The Rock rose like a broaching whale out of the stony plain-the Tark-that stretched from the misty reedmarsh where three rivers met to the southern reaches of the Dhia Asatas. At the highest point of the Rock, the three-tiered Sihbaraburj thrust up black and massive against the sunset. Above it the sky was still dark blue with poufs of cloud dotted across it, clouds that ranged from a pale coral overhead to vermilion in the west where the sun floated in a sea of molten gold. Havi Kudush the holy city. Harmony-tongued Kudush where pious hands hauled in tons and tons of warm gold bricks and laid them in a thousand thousand courses, brick on brick, slanted inward to make the three-step, truncated pyramid that was the Sihbaraburj, Temple to Amortis, that was the Heart of Phras, a made-mountain honeycombed with twenty thousand chambers where the Priest-Servants lived, where the Holy Harlots made worship, where healers and seers made promises that were sometimes kept, where dancers and singers, song makers and music makers lived and worked, where there were artisans of all sorts, goldsmiths and silversmiths, workers in bronze and copper, gem cutters and stone cutters, potters and weavers, painters, embroiderers, lace makers and so on, all of them creating marvels for the honor of Amortis-and the coin they got from selling their work to pilgrims as offerings or souvenirs. Havi Kudush the holy city. Its feasts flow with fat and milk, its storehouses bring rejoicing. Fill your belly, the hymns command, day and night make merry, let every day be full of joy, dance and make music, this is the pure bright land where all things are celebrant and celebrated, dance and make music, praise Amortis bringer of joy, praise her in pleasure and delight.

The barge halted when the sun dropped out of sight, changed teams and went on. The draft oxen plodded steadily along the towpath, used to the dark as was the drover boy riding the offside ox, flicking his limber stick at the bobbing rumps when the plodding slowed too much. On the barge the pilgrims settled to sleep behind canvas windbreaks. The Mutri-mab sat on the forerail and played sleepy tunes on his flute. The river whispered along the sides, tinkling, shimmering murmurs that lied about the heaviness of the silt-laden water which in the daylight ran thick and red with the mud of three rivers and the marsh. Jaril lay wrapped in a blanket he neither needed nor wanted but wore like a mask to keep off the eyes of the other travelers. He was sunk in that coma he called sleep, a shutting down of his systems, a hoarding of the sunlight he drank during the day. Brann lay beside him, but she couldn’t sleep.

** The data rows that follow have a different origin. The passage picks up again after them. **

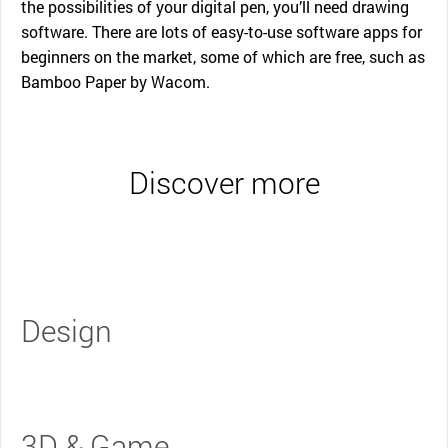
the possibilities of your digital pen, you’ll need drawing
software. There are lots of easy-to-use software apps for
beginners on the market, some of which are free, such as
Bamboo Paper by Wacom.
Discover more
Design
3D & Game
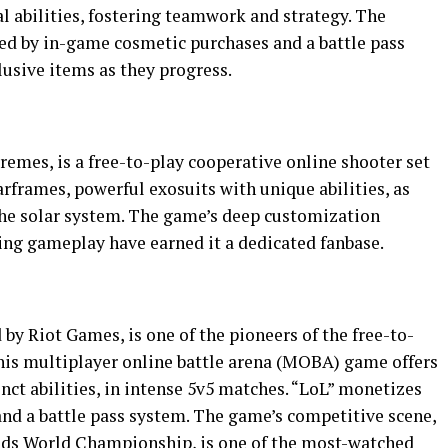
al abilities, fostering teamwork and strategy. The
ed by in-game cosmetic purchases and a battle pass
usive items as they progress.
emes, is a free-to-play cooperative online shooter set
Warframes, powerful exosuits with unique abilities, as
the solar system. The game’s deep customization
ing gameplay have earned it a dedicated fanbase.
by Riot Games, is one of the pioneers of the free-to-
This multiplayer online battle arena (MOBA) game offers
inct abilities, in intense 5v5 matches. “LoL” monetizes
nd a battle pass system. The game’s competitive scene,
nds World Championship, is one of the most-watched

Head down, she told herself. I’m a poor lorn widow with an invalid son; who am I to attract the notice of a god. I wish we were out of here. Too much land to cover. What happens if she feels it when we lope off with Churrikyoo? What happens if she comes after us? We haven’t got Ahzurdan to shield us. What happened to Maksi? I wish he were here. I’d feel a lot better about this business. He must have put his foot in something. Idiot man, he’s too soft for his own good. That skinny whore he’s so fond of leads him around by the nose, well, not the nose… Slya! I’m jealous of that little… that… damn damn damn all gods, why does this happen to me on top of everything else? I thought I was over wanting him. She luxuriated a moment in her misery, squeezing tears from tight-closed eyes, then she sighed and let it go; there was no point in scraping her insides raw yearning for what she couldn’t have. She’d got over having to leave Sammang, she’d got over Chandro, it just took time.

She lay brooding for some time longer until, eventually, she drifted into a restless sweating sleep.